Vimos a los infantes enterrados e impone cosa mala. Un guía que había por allí y que hablaba como el tipo aquel de Men In Black al que le disparas en la cabeza y le vuelve a crecer, mientras explicaba una tumba de no recuerdo quién y que tenía una figura en mármol de su inquilino encima nos animó a que nos aproximáramos a ella con un acérquense, que no se va a levantar. Las risas fueron nerviosas, porque allí igual no muchos conocíamos a George Romero pero todos sabían de lo zombie. Al llegar donde están sepultados los infantes menores de 4 años no se me ocurrió otra cosa que soltar coño, una tarta de bodas. No se me puede sacar a ningún lado. Después de la fría e inquietante visita a la cripta, una visual a los alrededores y para casa.

 

Otro tren el jueves a primera hora y llegábamos a Aranjuez a visitar...exacto, el Palacio que hay allí.
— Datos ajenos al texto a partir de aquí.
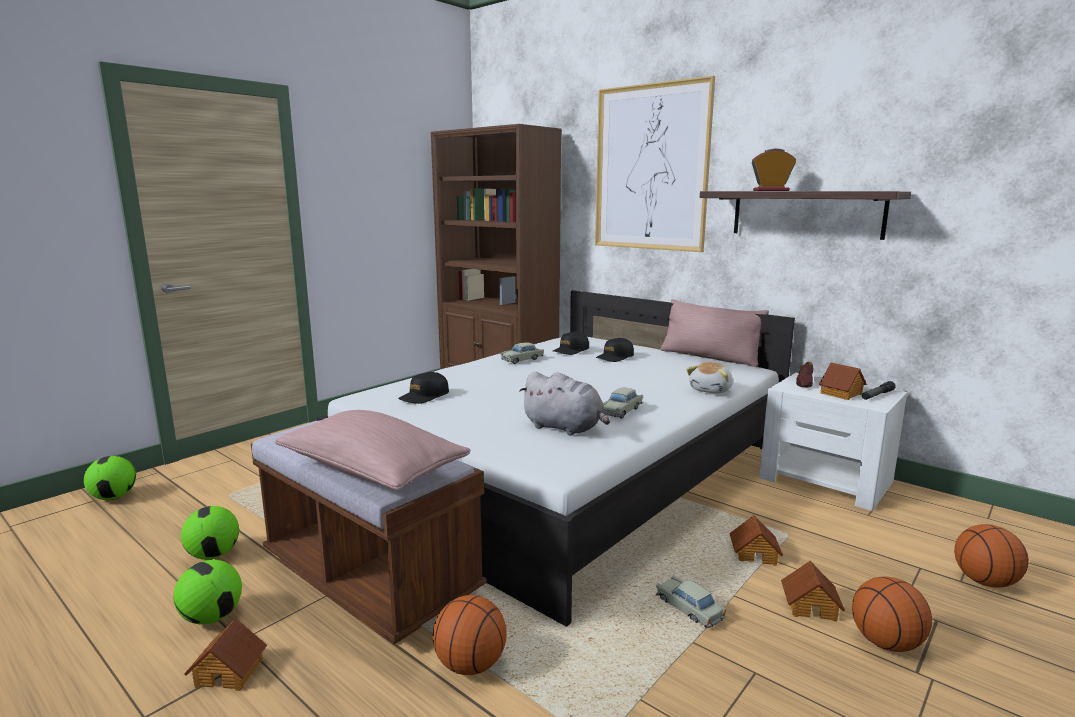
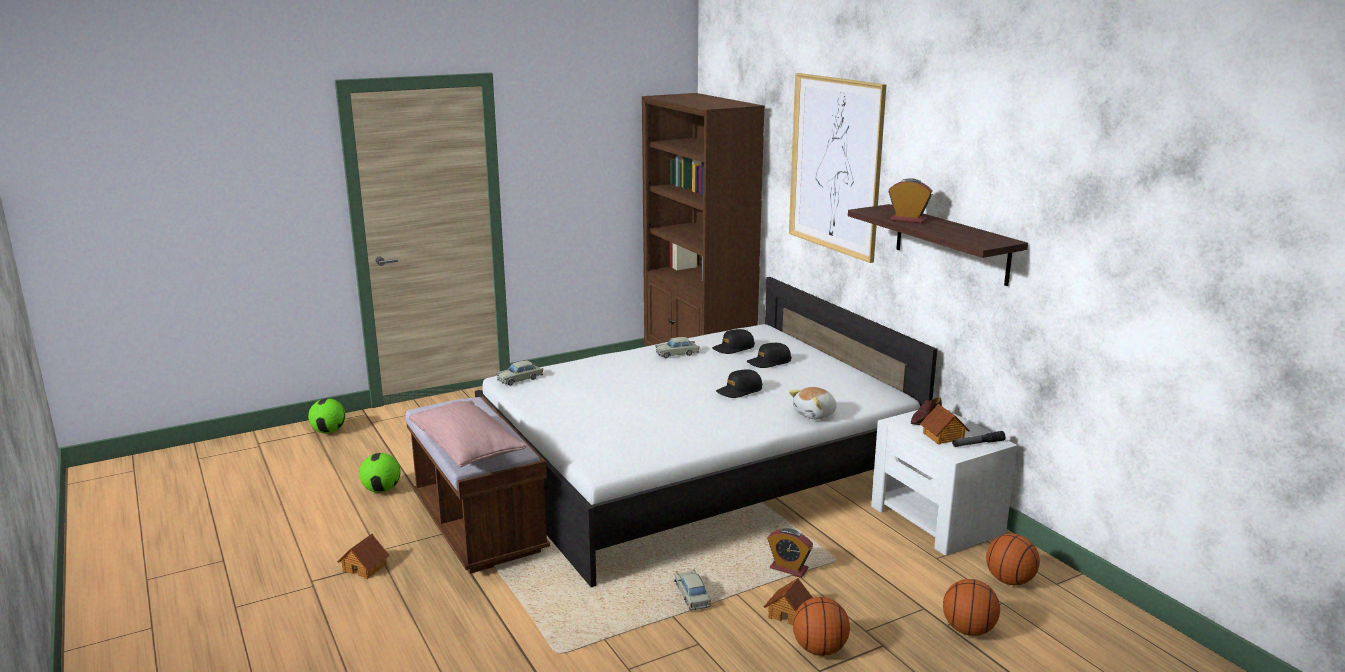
camera: 20 degrees right, 5 degrees up
(212, 617) = (366, 532): football -> none
(424, 396) = (557, 385): black cap -> black cap (739, 391)
(470, 665) = (510, 596): basketball -> basketball (1009, 581)
(565, 428) = (641, 434): grey plush toy -> none
(621, 411) = (706, 424): beige toy car -> beige toy car (520, 379)
(709, 357) = (868, 374): pink pillow -> none
(754, 554) = (788, 569): toy house -> alarm clock

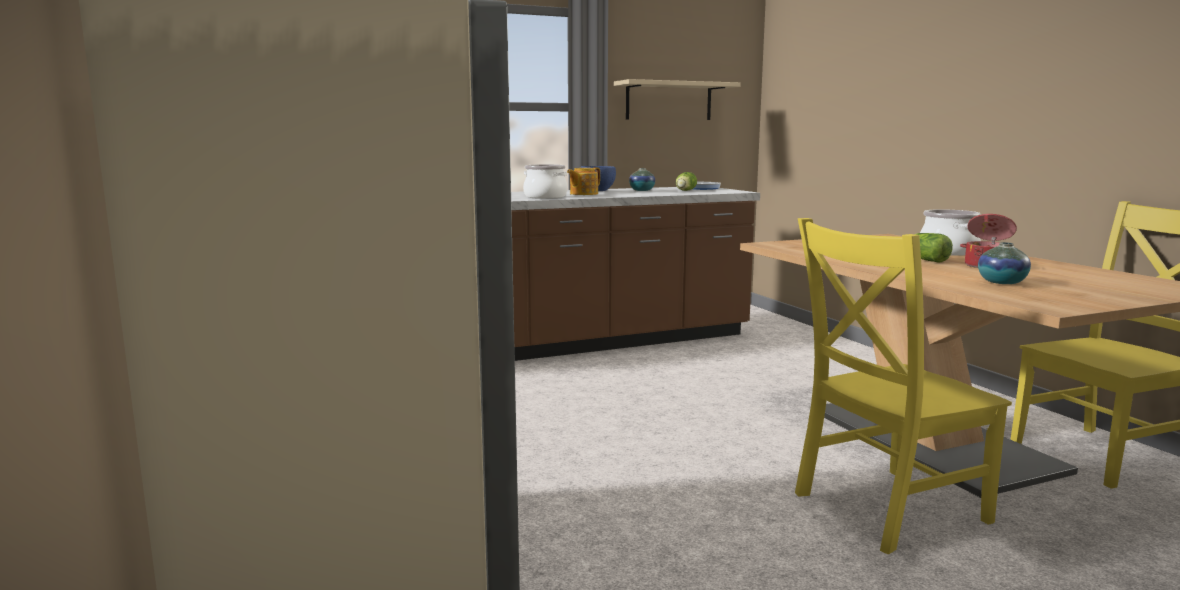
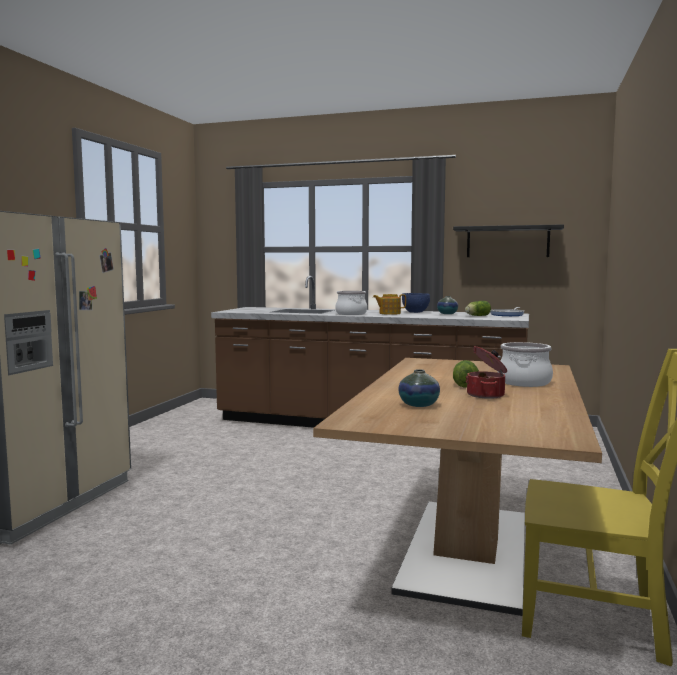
camera: 40 degrees right, 5 degrees down
(669, 101) = (507, 242): beige shelf -> black shelf
(883, 509) = (308, 571): yellow chair -> none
Después de ver también el Palacio Real de Madrid y tras visitar éste, mi novia me preguntó si mantenía mi máxima de el rey Juan Carlos es muy campechano, sentencia de la que me he adueñado de un tiempo a esta parte y que repito con vehemencia. Pues sí, caray; es una tontería que me gusta meterla en según qué ratos. En fin, que aquello fue otra cosa. Rebaja de rigor en el precio de la entrada con la bendita tarjeta universitaria (mis hijos van a ir a la facultad solo por entrar de gañote a los sitios), precio que estuvo del mamazo para lo que vimos. Aquello fue otra cosa: lujo por todos lados, habitaciones fastuosas...Isabel II tenía un gusto refinado la colega. Además de las estancias privadas de los reyes, incluyendo como no el váter de la hija de Fernando VII y de su marío pudimos ver una colección de trajes y enseres de Alfonso XII, carruajes, juguetes, el traje de boda de las infantas, de la reina Sofía y de la Letizia (por un momento me sentí Cantizano, y...¡me sentí bien!) y un museo de las faluas de la realeza, unas barcas para pasear por el Tajo que para mí las quisiera. De vuelta al centro neurálgico de nuestra aventura nos pegamos un vueltazo por Fnac y El Corte Inglés, que aunque en Sevilla están los dos siempre es bello decir que estuve en el de Madrid. Ya de noche nos fuimos para Chueca y nos maravillamos con el ambientazo que había por sus calles, además de meternos entre pecho y espalda una bella cena.

 

 

                              

 

El penúltimo día madrugamos menos y nos largamos de tiendas. Entre vinilos y camisetas sacamos tiempo para comprar souvenires para la familia y toda la pesca. Por la tarde acicalamiento especial pues por la noche habíamos quedado con un colega llamado Carlos que cumplía añitos. En principio queríamos ir a la Excalibur pero al final y como teníamos que irnos más bien pronto pues teníamos que levantarnos muy temprano para coger el bus y demás fuimos con mi amigo solo hasta su primera parada de la noche, el pub El Refugio. Nos encantó el sitio, rock clásico de los 70 y algo de los 80: mucho Coverdale en todas sus facetas, Purple, AcDc, Elvis, Rollings...videos, decoración excelente y el sonido brutal; la primera vez en mi vida que escucho la música con suficiente claridad como para saborearla y con el volumen lo justo para hablar sin tener que alzar mucho la voz. Seguro que volvemos la próxima vez.

 

El sábado otras seis horitas de carretera y de nuevo en nuestra tierra. Cris se fue de nuevo el domingo para Asturias con su familia, y por lo que me ha contado hasta ahora les está yendo del carajo. A mí se me acabó el chollo y vuelvo a trabajar de nuevo, pero eso no quiere decir que no vaya a seguir por aquí y como ya os dije, con novedades jugosas. Ya os daré la tabarra.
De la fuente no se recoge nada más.